Justin Trudeau rappelle les procureurs du gouvernement à l'ordre

Trois anciens membres de l’armée ont déposé une requête pour intenter une action collective au nom des autres présumées victimes d’agressions sexuelles ou de harcèlement.
Photo: Pedro Ruiz Archives Le Devoir Trois anciens membres de l’armée ont déposé une requête pour intenter une action collective au nom des autres présumées victimes d’agressions sexuelles ou de harcèlement.

Le premier ministre Justin Trudeau rappelle à l’ordre les avocats du gouvernement dans une demande d’action collective pour harcèlement sexuel au sein de l’armée, estimant que les arguments des procureurs sont déplacés.

Trois anciens membres de l’armée ont déposé une requête pour intenter une action collective au nom des autres présumées victimes d’agressions sexuelles ou de harcèlement. Les trois représentants veulent réclamer des indemnités totales de 800 millions $ pour toutes les victimes potentielles.

Alors que l’état-major de l’armée tente d’éliminer toutes formes d’inconduites sexuelles au sein des Forces, les procureurs du ministère de la Justice demandent à la Cour fédérale, pour différents motifs, de rejeter la requête. Or, le premier ministre Trudeau soutient que certains de ces arguments ne correspondent pas à ses convictions ou à celles de son gouvernement, et il a demandé à la ministre de la Justice, Jody Wilson-Raybould, de revoir le dossier avec les procureurs.

M. Trudeau n’a pas précisé quels arguments au juste ne cadraient pas avec la philosophie de son gouvernement, et son cabinet n’a pas voulu donner davantage d’informations. Mais un des avocats des trois représentants de la requête, Rajinder Sahota, croit savoir quel argument des procureurs aurait particulièrement irrité le premier ministre.

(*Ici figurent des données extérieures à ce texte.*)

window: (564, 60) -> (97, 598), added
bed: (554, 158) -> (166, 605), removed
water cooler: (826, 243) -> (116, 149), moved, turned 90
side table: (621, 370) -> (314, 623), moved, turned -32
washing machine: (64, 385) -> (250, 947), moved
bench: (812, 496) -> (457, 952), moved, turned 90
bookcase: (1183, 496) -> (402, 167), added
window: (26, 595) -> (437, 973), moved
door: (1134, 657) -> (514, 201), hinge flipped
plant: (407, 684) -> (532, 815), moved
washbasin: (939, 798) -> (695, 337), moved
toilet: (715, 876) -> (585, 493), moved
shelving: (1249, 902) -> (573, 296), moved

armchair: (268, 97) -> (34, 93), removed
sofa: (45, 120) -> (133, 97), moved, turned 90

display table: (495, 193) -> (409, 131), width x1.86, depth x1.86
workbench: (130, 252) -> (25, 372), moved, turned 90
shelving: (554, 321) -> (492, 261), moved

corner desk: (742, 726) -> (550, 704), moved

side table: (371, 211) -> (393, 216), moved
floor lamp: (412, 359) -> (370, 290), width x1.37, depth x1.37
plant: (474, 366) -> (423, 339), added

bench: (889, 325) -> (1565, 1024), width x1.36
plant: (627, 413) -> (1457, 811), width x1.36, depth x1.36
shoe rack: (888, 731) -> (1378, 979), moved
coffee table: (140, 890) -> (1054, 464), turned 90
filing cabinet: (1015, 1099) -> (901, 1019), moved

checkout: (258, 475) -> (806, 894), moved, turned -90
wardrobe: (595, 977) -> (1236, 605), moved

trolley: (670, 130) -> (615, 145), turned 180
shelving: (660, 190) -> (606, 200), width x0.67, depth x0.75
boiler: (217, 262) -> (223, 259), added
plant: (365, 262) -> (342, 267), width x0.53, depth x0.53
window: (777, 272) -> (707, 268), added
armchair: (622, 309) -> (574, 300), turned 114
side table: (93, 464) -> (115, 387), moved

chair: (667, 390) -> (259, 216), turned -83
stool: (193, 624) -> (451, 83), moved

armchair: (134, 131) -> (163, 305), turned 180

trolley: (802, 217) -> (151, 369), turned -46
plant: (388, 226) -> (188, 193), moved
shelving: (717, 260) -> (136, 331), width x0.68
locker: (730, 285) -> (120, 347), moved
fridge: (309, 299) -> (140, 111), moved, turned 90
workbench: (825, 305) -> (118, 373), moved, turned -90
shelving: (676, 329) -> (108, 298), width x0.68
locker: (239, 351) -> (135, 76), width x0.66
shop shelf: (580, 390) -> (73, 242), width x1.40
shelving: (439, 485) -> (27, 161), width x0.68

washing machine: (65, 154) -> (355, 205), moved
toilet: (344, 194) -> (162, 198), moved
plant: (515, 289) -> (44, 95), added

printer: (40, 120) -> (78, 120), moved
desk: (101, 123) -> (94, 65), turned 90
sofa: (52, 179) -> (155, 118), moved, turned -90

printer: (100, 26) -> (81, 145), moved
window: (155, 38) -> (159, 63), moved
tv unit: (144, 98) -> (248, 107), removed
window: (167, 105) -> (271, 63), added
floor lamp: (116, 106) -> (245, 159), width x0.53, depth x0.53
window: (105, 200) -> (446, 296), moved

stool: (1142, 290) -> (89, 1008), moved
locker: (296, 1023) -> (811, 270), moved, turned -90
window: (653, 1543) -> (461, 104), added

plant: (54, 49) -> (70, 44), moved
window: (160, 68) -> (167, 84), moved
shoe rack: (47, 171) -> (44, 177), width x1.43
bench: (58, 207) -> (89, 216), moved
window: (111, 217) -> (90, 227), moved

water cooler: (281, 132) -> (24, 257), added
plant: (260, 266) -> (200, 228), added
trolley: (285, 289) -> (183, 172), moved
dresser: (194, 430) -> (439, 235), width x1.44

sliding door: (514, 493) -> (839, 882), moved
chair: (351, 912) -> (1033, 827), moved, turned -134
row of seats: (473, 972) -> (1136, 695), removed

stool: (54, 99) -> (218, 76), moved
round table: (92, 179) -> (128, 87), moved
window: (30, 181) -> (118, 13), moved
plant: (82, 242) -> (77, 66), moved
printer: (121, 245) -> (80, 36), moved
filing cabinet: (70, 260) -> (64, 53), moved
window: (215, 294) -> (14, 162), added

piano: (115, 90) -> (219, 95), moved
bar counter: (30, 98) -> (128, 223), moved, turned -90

Cet argument stipule que le gouvernement fédéral n’est pas soumis à ce que l’on appelle une « obligation de diligence de droit privé », qui l’obligerait « à assurer aux militaires un environnement de travail sécuritaire et exempt de harcèlement, ou de mettre en place des politiques spécifiques pour prévenir les agressions sexuelles ou le harcèlement ».

Selon le professeur de droit Bruce Feldthusen, de l’Université d’Ottawa, les procureurs soutiennent que le gouvernement fédéral a des obligations en vertu du Code criminel ou de la Loi canadienne sur les droits de la personne, mais pas en vertu de lois sur la négligence.

« Les procureurs soutiennent qu’Ottawa n’est donc pas tenu d’indemniser individuellement les victimes », soutient le professeur Feldthusen. Selon lui, cette plaidoirie, prévisible, a peu de chances de réussir en Cour fédérale.

La question a en tous cas fait l’objet d’un débat à la période de questions aux Communes, mercredi. En l’absence du premier ministre, parti pour les États-Unis, le ministre de la Défense nationale, Harjit Sajjan, a toutefois éludé les questions de l’opposition conservatrice et néodémocrate.